This was encouragement to persevere, and I praised the Contessa to him when we happened to be alone together. "You have a short memory it seems," said he. "You told me not so long ago that you'd been in love with a girl who jilted you. Have you forgotten her already?"
I winced under this thrust, but hoped that the Boy did not see it. His stab reminded me that I had found very little time lately to regret Miss Blantock, now Lady Jerveyson; and Molly Winston's words recurred to me: "If I could only prove to you that you aren't and never have been in love with Helen." I had retorted that to accomplish this would be difficult, and she had confidently replied that she would engage to do it, if I would "take her prescription." I had taken her prescription, and—indisputably the wound had become callous, though I was not prepared to admit that it had healed. However, if I had ceased actively to mourn the grocer's triumph, it was not Gaetà who had wrought the magic change. What had caused it I was myself at a loss to understand, but I did not wish to argue the matter with the Boy. He was welcome to think what he chose.

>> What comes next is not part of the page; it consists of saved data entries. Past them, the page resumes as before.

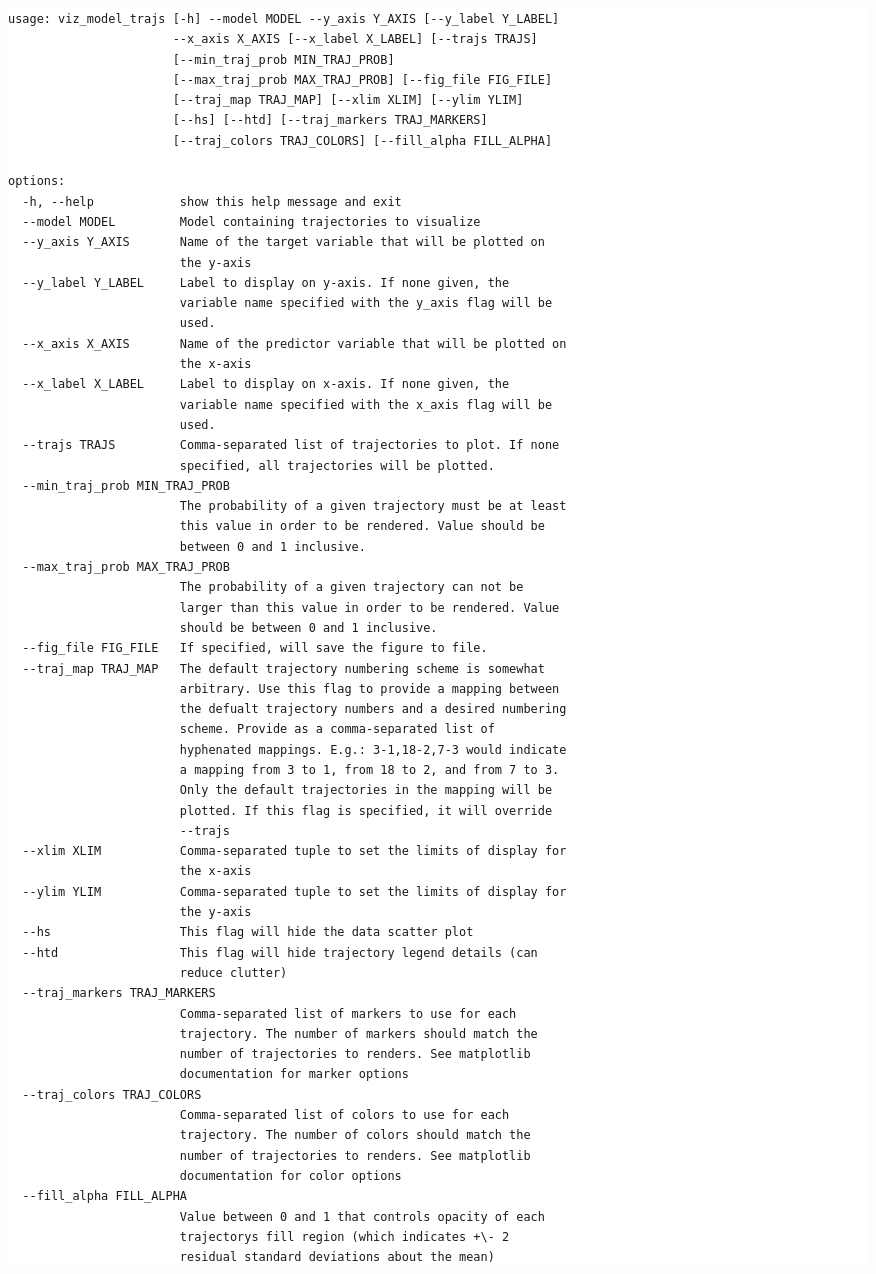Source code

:     usage: viz_model_trajs [-h] --model MODEL --y_axis Y_AXIS [--y_label Y_LABEL]
                           --x_axis X_AXIS [--x_label X_LABEL] [--trajs TRAJS]
                           [--min_traj_prob MIN_TRAJ_PROB]
                           [--max_traj_prob MAX_TRAJ_PROB] [--fig_file FIG_FILE]
                           [--traj_map TRAJ_MAP] [--xlim XLIM] [--ylim YLIM]
                           [--hs] [--htd] [--traj_markers TRAJ_MARKERS]
                           [--traj_colors TRAJ_COLORS] [--fill_alpha FILL_ALPHA]
    
    options:
      -h, --help            show this help message and exit
      --model MODEL         Model containing trajectories to visualize
      --y_axis Y_AXIS       Name of the target variable that will be plotted on
                            the y-axis
      --y_label Y_LABEL     Label to display on y-axis. If none given, the
                            variable name specified with the y_axis flag will be
                            used.
      --x_axis X_AXIS       Name of the predictor variable that will be plotted on
                            the x-axis
      --x_label X_LABEL     Label to display on x-axis. If none given, the
                            variable name specified with the x_axis flag will be
                            used.
      --trajs TRAJS         Comma-separated list of trajectories to plot. If none
                            specified, all trajectories will be plotted.
      --min_traj_prob MIN_TRAJ_PROB
                            The probability of a given trajectory must be at least
                            this value in order to be rendered. Value should be
                            between 0 and 1 inclusive.
      --max_traj_prob MAX_TRAJ_PROB
                            The probability of a given trajectory can not be
                            larger than this value in order to be rendered. Value
                            should be between 0 and 1 inclusive.
      --fig_file FIG_FILE   If specified, will save the figure to file.
      --traj_map TRAJ_MAP   The default trajectory numbering scheme is somewhat
                            arbitrary. Use this flag to provide a mapping between
                            the defualt trajectory numbers and a desired numbering
                            scheme. Provide as a comma-separated list of
                            hyphenated mappings. E.g.: 3-1,18-2,7-3 would indicate
                            a mapping from 3 to 1, from 18 to 2, and from 7 to 3.
                            Only the default trajectories in the mapping will be
                            plotted. If this flag is specified, it will override
                            --trajs
      --xlim XLIM           Comma-separated tuple to set the limits of display for
                            the x-axis
      --ylim YLIM           Comma-separated tuple to set the limits of display for
                            the y-axis
      --hs                  This flag will hide the data scatter plot
      --htd                 This flag will hide trajectory legend details (can
                            reduce clutter)
      --traj_markers TRAJ_MARKERS
                            Comma-separated list of markers to use for each
                            trajectory. The number of markers should match the
                            number of trajectories to renders. See matplotlib
                            documentation for marker options
      --traj_colors TRAJ_COLORS
                            Comma-separated list of colors to use for each
                            trajectory. The number of colors should match the
                            number of trajectories to renders. See matplotlib
                            documentation for color options
      --fill_alpha FILL_ALPHA
                            Value between 0 and 1 that controls opacity of each
                            trajectorys fill region (which indicates +\- 2
                            residual standard deviations about the mean)
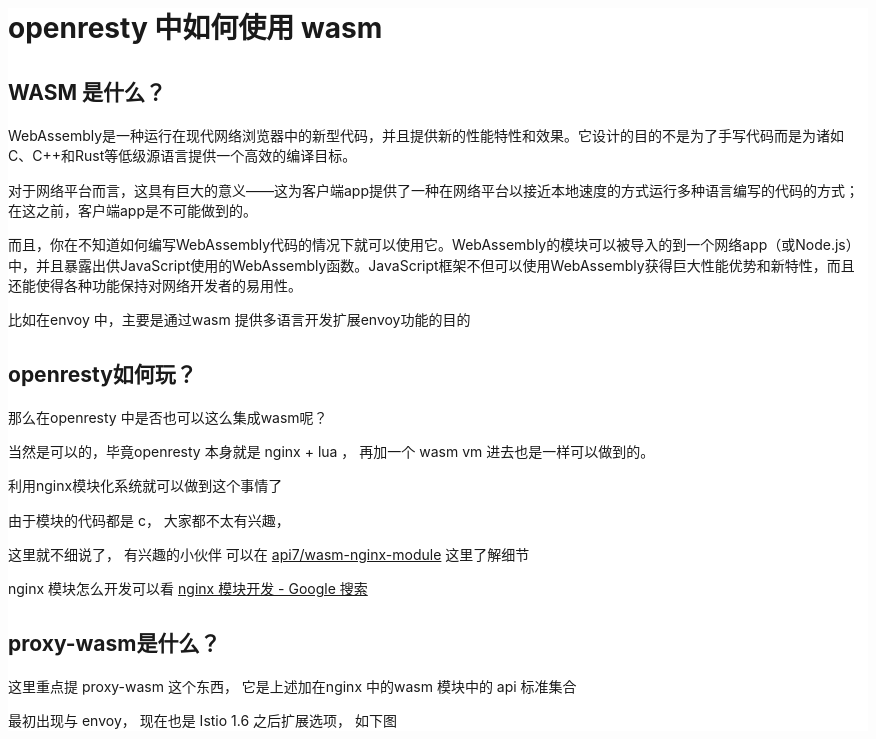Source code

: # openresty 中如何使用 wasm

## WASM 是什么？
WebAssembly是一种运行在现代网络浏览器中的新型代码，并且提供新的性能特性和效果。它设计的目的不是为了手写代码而是为诸如C、C++和Rust等低级源语言提供一个高效的编译目标。

对于网络平台而言，这具有巨大的意义——这为客户端app提供了一种在网络平台以接近本地速度的方式运行多种语言编写的代码的方式；在这之前，客户端app是不可能做到的。

而且，你在不知道如何编写WebAssembly代码的情况下就可以使用它。WebAssembly的模块可以被导入的到一个网络app（或Node.js）中，并且暴露出供JavaScript使用的WebAssembly函数。JavaScript框架不但可以使用WebAssembly获得巨大性能优势和新特性，而且还能使得各种功能保持对网络开发者的易用性。

比如在envoy 中，主要是通过wasm 提供多语言开发扩展envoy功能的目的

## openresty如何玩？

那么在openresty 中是否也可以这么集成wasm呢？

当然是可以的，毕竟openresty 本身就是 nginx + lua ， 再加一个 wasm vm 进去也是一样可以做到的。

利用nginx模块化系统就可以做到这个事情了

由于模块的代码都是 c， 大家都不太有兴趣，

这里就不细说了， 有兴趣的小伙伴 可以在 [api7/wasm-nginx-module](https://github.com/api7/wasm-nginx-module) 这里了解细节

nginx 模块怎么开发可以看 [nginx 模块开发 - Google 搜索](https://www.google.com/search?q=nginx+%E6%A8%A1%E5%9D%97%E5%BC%80%E5%8F%91&ei=KH8AY_eYLpvK2roPmbSwcA&oq=nginx+%E6%A8%A1%E5%9D%97&gs_lcp=Cgdnd3Mtd2l6EAMYADIFCAAQgAQyBQgAEIAEMgUIABCABDIFCAAQgAQyBQgAEIAEMgUIABCABDoKCC4QxwEQ0QMQQzoFCC4QgAQ6CwguEIAEEMcBENEDOgQIABBDSgQIQRgASgQIRhgAUABYhtoBYOnmAWgOcAF4AIABoQGIAYAKkgEDMy44mAEAoAEBwAEB&sclient=gws-wiz)

## proxy-wasm是什么？
这里重点提 proxy-wasm 这个东西， 它是上述加在nginx 中的wasm 模块中的 api 标准集合

最初出现与 envoy， 现在也是 Istio 1.6 之后扩展选项， 如下图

"Hearts are caught in the rebound sometimes, if for once a proverb can be right," said I evasively; though a few weeks ago, when Molly had been constantly alluding to her friend Mercédès, I had told myself that no one could achieve such a feat with mine.
To this suggestion the Boy made no response, save to tighten his lips, resolving, I supposed, that if hearts were flying about like shuttlecocks, his battledore should be ready to catch the Contessa's.
Our road from Chamounix to Annecy led us past gorges and over high precipices and among noble mountains, but my mind was no longer in a condition to receive or retain strong impressions of natural beauty. I was irritable and "out of myself," vainly wishing back the days when the Boy and I, undisturbed by feminine society, had travelled tranquilly, side by side, giving each other thought for thought.
"Nothing can be as it has been;
Better, so call it, only not the same,"
Browning said; and so, I feared, it would be after this with me.
We were all to stay at Annecy for a night and a day, the Contessa having announced that she and her friends would stop too; then Gaetà and the others were to go on to Aix-les-Bains by rail, and the Boy and I were to follow on foot, attended by our satellites. Later, we were to spend a few days at the Contessa's villa and get upon our way again, journeying south. But it did not seem to me that my little Pal and I would ever be as we had been before, even though we walked from Aix-les-Bains all the way down to the Riviera shoulder to shoulder. I had the will to be the same, but he was different now; and though we left Gaetà in the flesh at her villa, entertaining guests, Gaetà in the spirit would still flit between us as we went. The Boy would be thinking of her; I should know that he was thinking of her, and—there would be an end of our confidences.
The way, though kaleidoscopic with changing beauties, seemed long to Annecy. By the time that we arrived, after two days' going, the Contessa had eyes or dimples or laughter for no one but the Boy. Sometimes he was seized with sudden moods of rebellion against his new slavery, and was almost rude to her, saying things which she would not have forgiven readily from another, but the child-woman appeared to find a keen delight in forgiving him. Seeing the preference bestowed upon the young American, Paolo's brother and sister were inclined to make common cause with me.
In the garden of the old-fashioned hotel at Annecy where we all took up our headquarters, they came and encamped beside me, at a table near which I sat alone, smoking, after our first dinner in the place. A moment later Gaetà passed with the Boy, pacing slowly under the interlacing branches of the trees.